Identity Management in A “Cloud First” World
We’re living in a digitally-driven society whereby users require access on-demand. They want to pull up information and sign in to systems no matter their location. The majority of companies understand this is the new standard. However, it’s also necessary for them to create a balance between these needs, on the one hand, and security challenges and requirements, on the other.
Computer hackers and other cybercriminals also know businesses support employees and other users remotely and so make every attempt toward exploiting enterprise identity systems. In doing so, they may compromise a legitimate user’s credentials and, ultimately, gain access to the company’s operations. Companies will find that this is one of the most common ways cybercriminals will attack. For example, according to a study conducted at the University of Maryland's Clark School, the hacker rate on computers with Internet access occurs, on average, every thirty-nine seconds.
IT professionals face serious challenges keeping remote access secure. It’s the IT team’s responsibility to meet the requirements of a wide variety of users across many different applications. It isn’t uncommon for access permissions to change or experience modifications daily due to various scenarios.
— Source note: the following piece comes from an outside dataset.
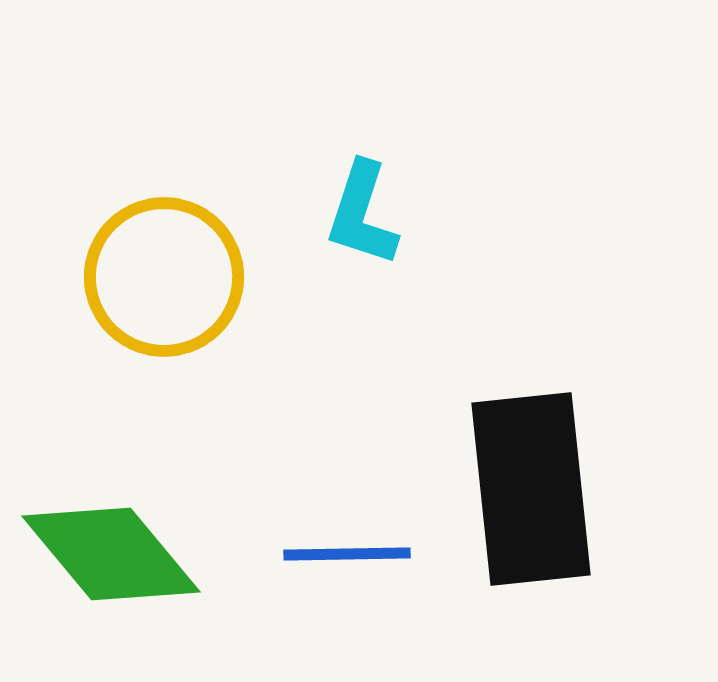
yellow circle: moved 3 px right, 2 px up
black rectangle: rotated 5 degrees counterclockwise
For example, a new user is going through the hiring phases. During their onboarding process, they need IT to provision access. During that time, other users are leaving the organization. These individuals may be departing due to sudden terminations or because they were planning their retirement. Either way, IT must revoke their access and permissions. Under other circumstances, a user’s role may experience changes because they’re transferring or receiving a promotion. These individuals also need updates to their access rights. In doing so, IT is ensuring they’re reflecting the employee’s new position while simultaneously eliminating any permissions they no longer need.
IT teams must implement a variety of cloud and on-premises applications to meet these continuous demands. To achieve that, they’ll also require the use of flexible and responsive solutions for identity and access management. IAM (access and identity) products are responsible for handling access rights for a variety of categories of employees, as well as other users. These individuals are using a wide range of devices for accessing different systems, workloads, and data. Integration with access control systems must occur with a variety of existing, as well as future systems. The process allows users to access information on-demand no matter its storage location.
Identity and access management issues aren’t the new challenges that IT teams face. A traditional network perimeter now no longer contains all of a business’s data. While network security will always depend on the use of intrusion prevention systems and firewall protection, because they must also protect information beyond their traditional network perimeter, organizations are unable to wholly depend on them. As a consequence, there are significant risks to using cloud computing and mobile devices. Because these technologies are spreading data across a much broader area, there is a daunting challenge of protecting a company’s information.
How Does IAM Play an Important Role?
Before we look at the important role that IAM plays in IT security, let’s look at its definition. IAM (identity and access management) defines and manages the access privileges and roles of each network user, as well as their circumstances, in which administers grant or deny privileges. The process incorporates three key concepts: identity, authentication, and authorization. In combination, the three of these processes ensure that specific users receive appropriate access to allow them to complete their jobs. These concepts also prevent those without permission from gaining access to sensitive information and resources.
Under most circumstances, accessing data or a system requires a user to claim their identity by entering their username into a system. An authentication process that the program completes will verify this identity claim. Passwords or other basic knowledge-based techniques may be part of the authentication process. However, more advanced technologies, including token-based or biometric authentication, may be in place. Following the user’s successful completion of authentication, the IAM system must undergo the authorization process to move forward. Proving a user’s identity isn’t sufficient for gaining access. The system must ensure users are performing actions that are within the scope of their permissions.
Unless IT professionals have a centralized approach to IAM, they would be responsible for managing the authentication and authorization across a significant amount of diverse technological landscapes. These landscapes support a wide range of company functions. Some of these functions include meeting internal requirements, while others are face-to-face customer interactions. Security professionals make two things their priority to work effectively in such environments when managing IAM solutions. First, they must understand the business operations. Next, it’s critical they know the ways IT systems enable those operations in conjunction with levels of access.
When organizations effectively use IAM solutions, it helps them ensure they’re facilitating efficient and secure access to technological resources. In doing so, they’re also delivering the following three critical benefits:
Data Security Improvements
IT professionals have a consistent method for managing user access through the consolidation of authentication and authorization into a single, functional platform. Each time a user leaves a company, administrators in the IT department can revoke access using the IAM solution. In doing so, they can feel confident the revocation immediately occurs throughout every system integrated within the IAM platform.
Security Cost Reduction
Administrators can perform their work more effectively using a single AIM platform for managing all user access. Under some circumstances, security teams may face some additional upfront work as they integrate the new system. However, once the IAM platform integration is complete, they’ll save money dedicating time to the management of its use.
SSO (single sign-on) technology is one of the many benefits users will receive through the use of accessing a centralized platform.This technology helps limit the number of security system interactions and also increases a user’s success regarding legitimate attempts toward accessing resources.
In combination, these three benefits of the IAM platform will significantly improve organizations’ management of secure access through the use of centralized identity system.